▸ **Aim of the task**
The goal is an unaltered copy of the records below, minus any images.

▸ **Record extracts**
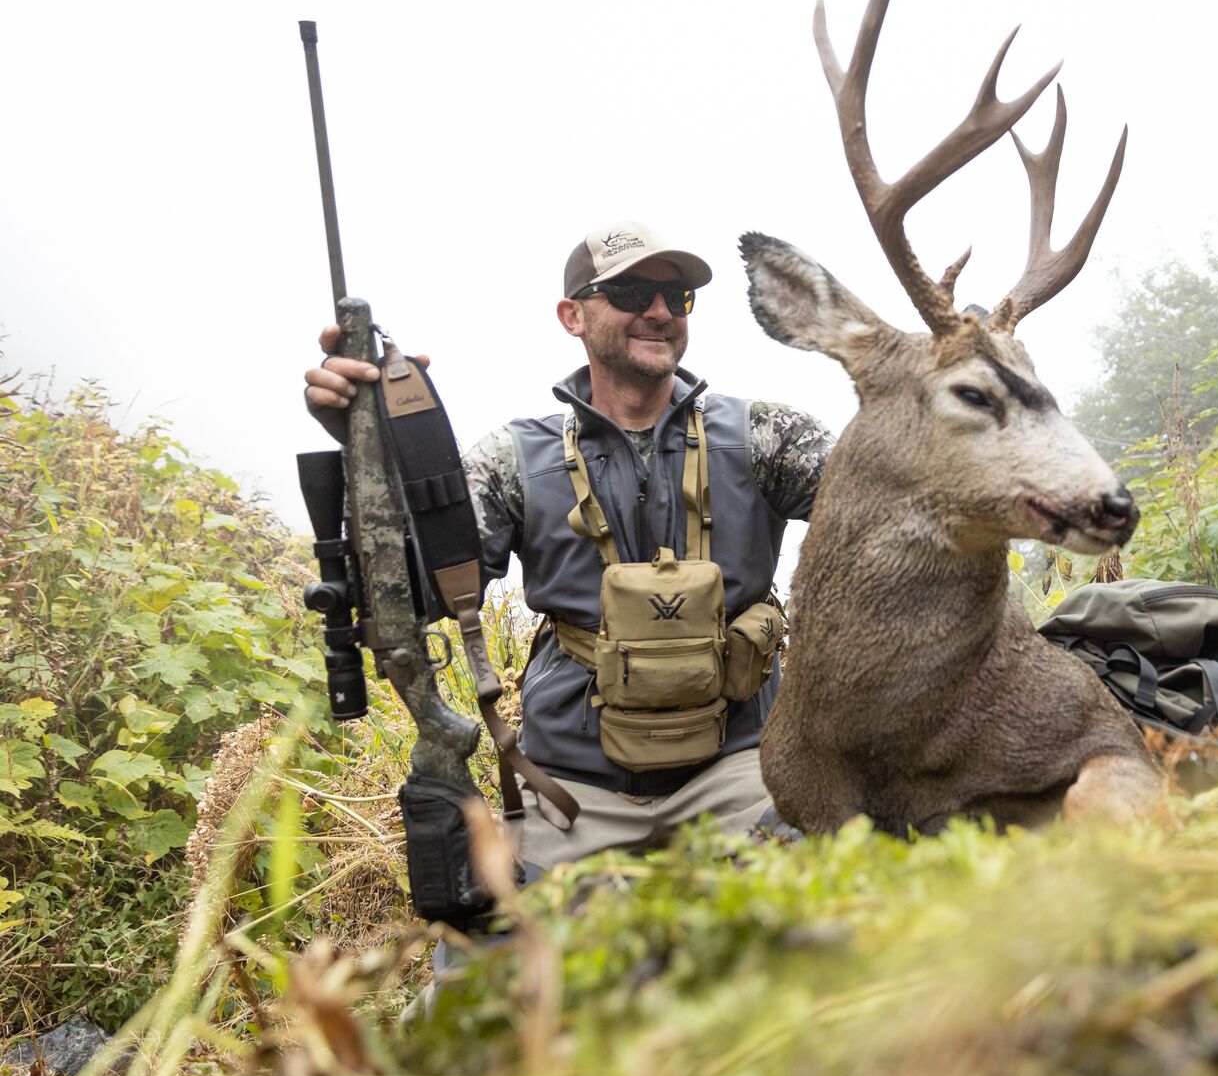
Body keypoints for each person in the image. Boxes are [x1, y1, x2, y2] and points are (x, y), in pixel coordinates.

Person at [304, 219, 834, 879]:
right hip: (570, 786)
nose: (662, 312)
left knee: (818, 942)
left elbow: (893, 498)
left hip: (741, 766)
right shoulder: (517, 459)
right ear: (572, 315)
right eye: (634, 292)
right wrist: (366, 441)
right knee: (498, 966)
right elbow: (410, 588)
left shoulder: (762, 435)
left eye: (679, 298)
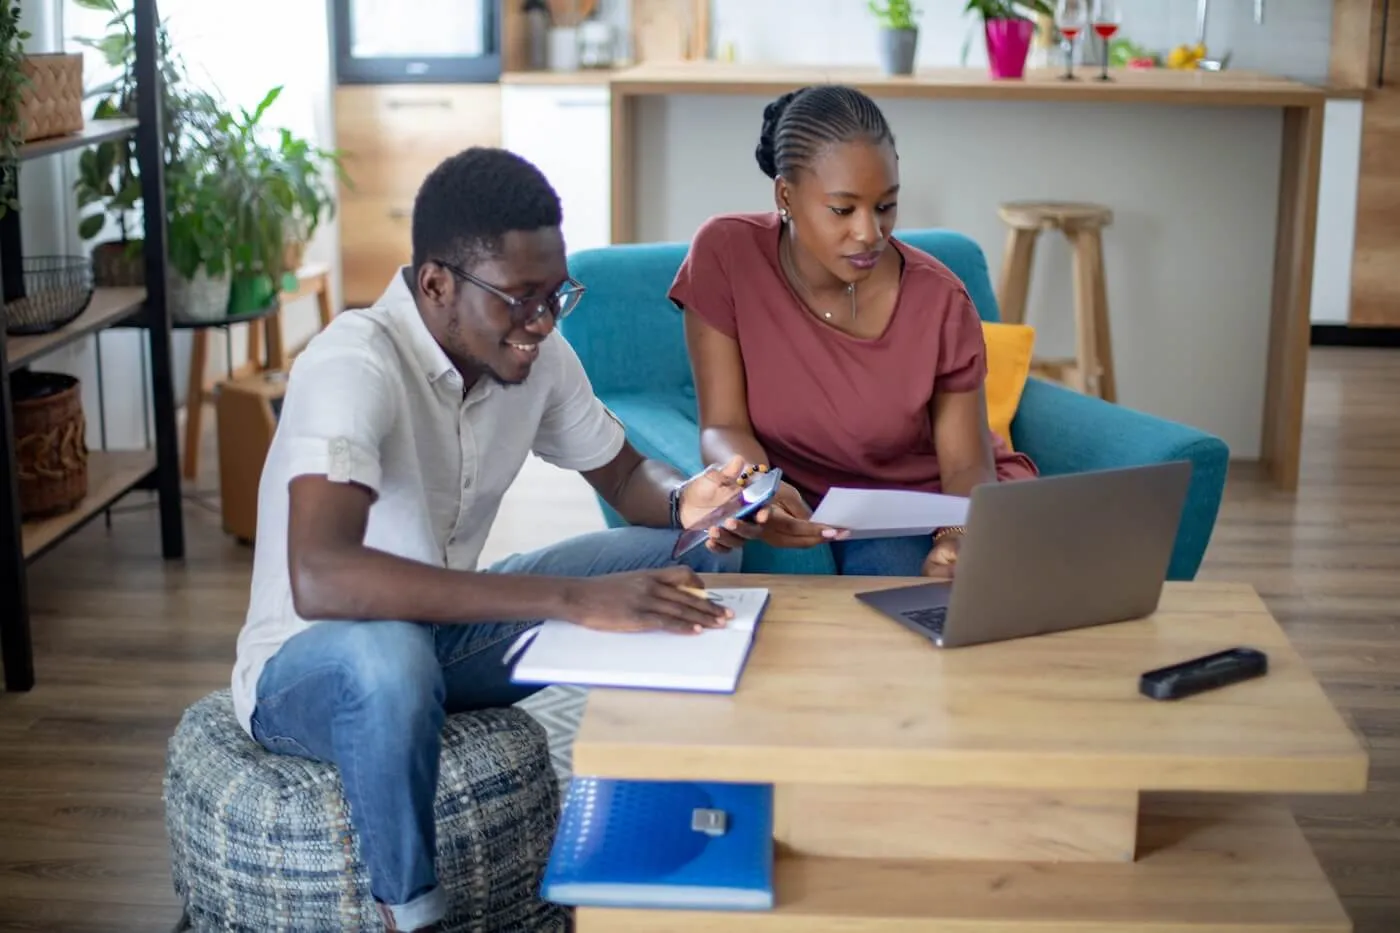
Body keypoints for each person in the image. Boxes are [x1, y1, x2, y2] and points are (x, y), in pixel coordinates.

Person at [230, 147, 765, 933]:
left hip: (445, 631)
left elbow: (622, 478)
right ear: (437, 283)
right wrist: (571, 599)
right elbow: (322, 576)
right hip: (311, 664)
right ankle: (409, 914)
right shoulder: (353, 364)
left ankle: (673, 826)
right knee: (391, 658)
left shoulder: (532, 352)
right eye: (520, 299)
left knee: (685, 552)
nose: (542, 322)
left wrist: (690, 500)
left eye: (556, 297)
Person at [670, 84, 1038, 580]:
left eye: (885, 206)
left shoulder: (939, 301)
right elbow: (722, 424)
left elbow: (966, 465)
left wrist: (957, 537)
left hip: (922, 503)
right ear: (785, 196)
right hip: (807, 493)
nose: (870, 233)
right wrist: (759, 487)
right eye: (843, 210)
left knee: (898, 600)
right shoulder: (726, 254)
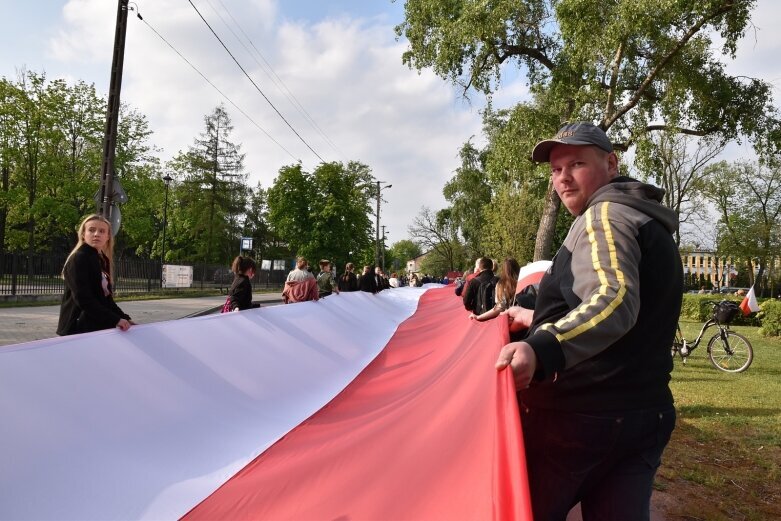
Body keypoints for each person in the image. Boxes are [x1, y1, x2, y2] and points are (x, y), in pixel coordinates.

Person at [495, 122, 682, 520]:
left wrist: (540, 348)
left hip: (581, 419)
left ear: (611, 164)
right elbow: (636, 311)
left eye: (576, 164)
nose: (563, 178)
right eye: (555, 170)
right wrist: (536, 317)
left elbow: (613, 301)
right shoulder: (642, 217)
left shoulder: (604, 216)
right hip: (645, 414)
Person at [57, 214, 133, 335]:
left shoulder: (102, 260)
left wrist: (125, 318)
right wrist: (116, 319)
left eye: (102, 231)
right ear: (83, 234)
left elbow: (106, 299)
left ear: (108, 236)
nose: (96, 234)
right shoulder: (79, 258)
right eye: (91, 230)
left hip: (96, 326)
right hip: (77, 329)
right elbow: (83, 299)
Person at [469, 257, 519, 322]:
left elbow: (499, 308)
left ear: (503, 270)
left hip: (508, 322)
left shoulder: (501, 284)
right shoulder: (524, 281)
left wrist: (479, 317)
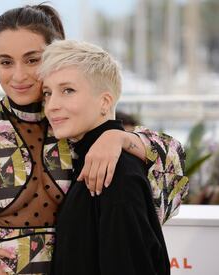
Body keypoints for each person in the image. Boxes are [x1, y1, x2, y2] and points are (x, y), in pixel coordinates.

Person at [0, 4, 188, 275]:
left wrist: (119, 138)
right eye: (5, 62)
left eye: (32, 60)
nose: (18, 75)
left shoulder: (73, 124)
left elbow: (173, 159)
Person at [41, 40, 171, 275]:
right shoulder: (88, 161)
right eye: (47, 93)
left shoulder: (116, 173)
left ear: (105, 102)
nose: (51, 105)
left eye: (67, 90)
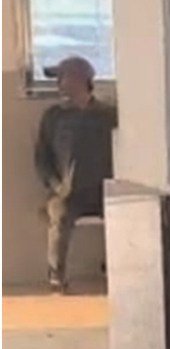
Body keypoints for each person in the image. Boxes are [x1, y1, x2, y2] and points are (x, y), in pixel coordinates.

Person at [33, 56, 116, 293]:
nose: (58, 83)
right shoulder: (53, 117)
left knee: (127, 213)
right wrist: (55, 186)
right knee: (59, 216)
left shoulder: (108, 115)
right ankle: (56, 276)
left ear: (79, 80)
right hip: (68, 193)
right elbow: (42, 157)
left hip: (105, 190)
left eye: (62, 77)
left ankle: (116, 267)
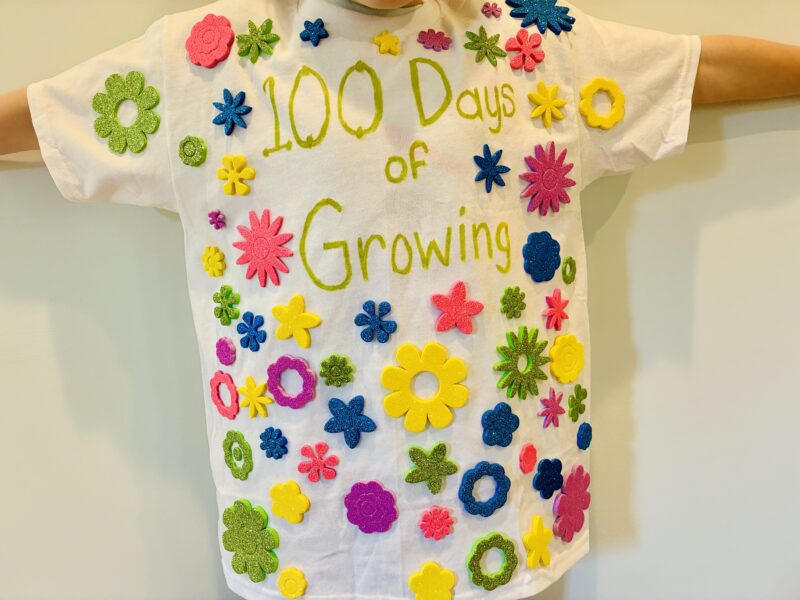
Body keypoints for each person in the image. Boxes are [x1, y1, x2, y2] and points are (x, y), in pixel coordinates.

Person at [0, 0, 798, 599]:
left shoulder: (528, 47)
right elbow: (45, 115)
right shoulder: (206, 69)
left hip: (490, 511)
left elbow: (700, 69)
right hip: (309, 516)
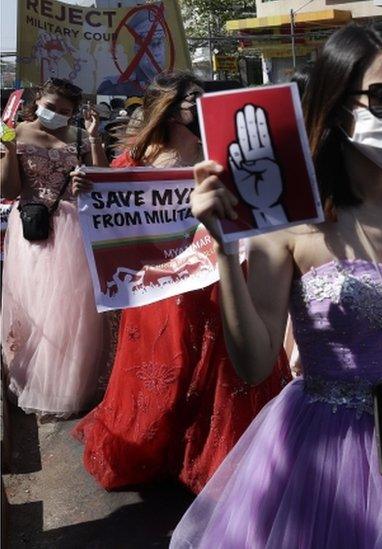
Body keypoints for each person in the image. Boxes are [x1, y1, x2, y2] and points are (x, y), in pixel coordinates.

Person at [169, 25, 382, 547]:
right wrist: (222, 247)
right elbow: (256, 363)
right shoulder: (286, 223)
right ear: (334, 104)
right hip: (329, 449)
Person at [73, 71, 291, 494]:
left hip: (219, 277)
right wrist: (90, 184)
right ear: (172, 112)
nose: (204, 107)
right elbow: (113, 208)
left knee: (221, 367)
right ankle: (162, 452)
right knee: (172, 370)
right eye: (195, 101)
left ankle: (216, 455)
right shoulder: (137, 163)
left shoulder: (225, 155)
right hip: (162, 291)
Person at [1, 78, 113, 417]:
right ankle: (35, 379)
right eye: (51, 107)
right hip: (33, 230)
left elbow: (103, 180)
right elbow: (9, 188)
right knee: (36, 308)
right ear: (37, 101)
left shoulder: (77, 136)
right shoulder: (15, 132)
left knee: (71, 311)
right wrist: (6, 149)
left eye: (65, 112)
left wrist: (92, 150)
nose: (56, 115)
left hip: (73, 229)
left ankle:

▸ **Response below**
Body keypoints for each person in the image. Boxes are [x1, y1, x2, y2] and points are (x, y), in pixel coordinates.

Person at [304, 219, 834, 879]:
right hip: (570, 786)
nose: (662, 312)
left knee: (818, 942)
left elbow: (893, 498)
left hip: (741, 766)
right shoulder: (517, 459)
right ear: (572, 315)
right eye: (634, 292)
right wrist: (366, 441)
right knee: (498, 966)
right elbow: (410, 588)
left shoulder: (762, 435)
left eye: (679, 298)
Body keypoints for each person in the image. Boxes are [x1, y1, x2, y2] and points are (x, y), in pixel coordinates.

Person at [230, 147, 765, 933]:
left hip: (445, 631)
left elbow: (622, 478)
right ear: (437, 283)
right wrist: (571, 599)
right elbow: (322, 576)
right hip: (311, 664)
right ankle: (409, 914)
right shoulder: (353, 364)
left ankle: (673, 826)
right knee: (391, 658)
left shoulder: (532, 352)
right eye: (520, 299)
left knee: (685, 552)
nose: (542, 322)
left wrist: (690, 500)
left eye: (556, 297)
Person at [670, 84, 1038, 580]:
left eye: (885, 206)
left shoulder: (939, 301)
right elbow: (722, 424)
left elbow: (966, 465)
left wrist: (957, 537)
left hip: (922, 503)
right ear: (785, 196)
right hip: (807, 493)
nose: (870, 233)
right wrist: (759, 487)
right eye: (843, 210)
left knee: (898, 600)
right shoulder: (726, 254)
Body keypoints for each person in the image. Boxes are [x1, y1, x2, y2] and points are (x, y), in pixel coordinates.

Person at [495, 122, 682, 520]:
left wrist: (540, 348)
left hip: (581, 419)
left ear: (611, 164)
right elbow: (636, 311)
left eye: (576, 164)
nose: (563, 178)
right eye: (555, 170)
right wrist: (536, 317)
left elbow: (613, 301)
right shoulder: (642, 217)
left shoulder: (604, 216)
right hip: (645, 414)
Person at [57, 214, 133, 335]:
left shoulder: (102, 260)
left wrist: (125, 318)
right wrist: (116, 319)
left eye: (102, 231)
right ear: (83, 234)
left elbow: (106, 299)
left ear: (108, 236)
nose: (96, 234)
right shoulder: (79, 258)
right eye: (91, 230)
left hip: (96, 326)
right hip: (77, 329)
right elbow: (83, 299)
Person at [469, 257, 519, 322]:
left elbow: (499, 308)
left ear: (503, 270)
left hip: (508, 322)
left shoulder: (501, 284)
right shoulder: (524, 281)
left wrist: (479, 317)
Body keypoints for each person in the image. Boxes are [x1, y1, x2, y2] and points are (x, y), in pixel coordinates.

Person at [0, 4, 188, 275]:
left wrist: (119, 138)
right eye: (5, 62)
left eye: (32, 60)
nose: (18, 75)
left shoulder: (73, 124)
left elbow: (173, 159)
Person at [41, 40, 171, 275]:
right shoulder: (88, 161)
right eye: (47, 93)
left shoulder: (116, 173)
left ear: (105, 102)
nose: (51, 105)
left eye: (67, 90)
Body keypoints for each person in the image. Boxes are [x1, y1, x2, y2] and points are (x, y), in pixel coordinates.

Person at [33, 56, 116, 293]:
nose: (58, 83)
right shoulder: (53, 117)
left knee: (127, 213)
right wrist: (55, 186)
right knee: (59, 216)
left shoulder: (108, 115)
right ankle: (56, 276)
left ear: (79, 80)
right hip: (68, 193)
right elbow: (42, 157)
left hip: (105, 190)
left eye: (62, 77)
left ankle: (116, 267)
Body keypoints for each person in the image. Boxes are [x1, y1, x2, y2] and points are (x, y), in pixel coordinates.

Person at [0, 0, 798, 599]:
left shoulder: (528, 47)
right elbow: (45, 115)
right shoulder: (206, 69)
left hip: (490, 511)
left elbow: (700, 69)
right hip: (309, 516)
Body keypoints for each person in the image. Boxes are [x1, y1, x2, y2] and points are (x, y), in pixel coordinates.

Person at [169, 25, 382, 547]:
right wrist: (222, 247)
right elbow: (256, 363)
right shoulder: (286, 223)
right ear: (334, 104)
right hip: (329, 449)
Person at [73, 71, 291, 494]:
left hip: (219, 277)
right wrist: (90, 184)
right ear: (172, 112)
nose: (204, 107)
right elbow: (113, 208)
left knee: (221, 367)
right ankle: (162, 452)
right knee: (172, 370)
right eye: (195, 101)
left ankle: (216, 455)
right shoulder: (137, 163)
left shoulder: (225, 155)
right hip: (162, 291)
Person at [1, 78, 113, 417]:
right ankle: (35, 379)
right eye: (51, 107)
right hip: (33, 230)
left elbow: (103, 180)
right elbow: (9, 188)
right knee: (36, 308)
right ear: (37, 101)
left shoulder: (77, 136)
right shoulder: (15, 132)
left knee: (71, 311)
right wrist: (6, 149)
left eye: (65, 112)
left wrist: (92, 150)
nose: (56, 115)
left hip: (73, 229)
left ankle:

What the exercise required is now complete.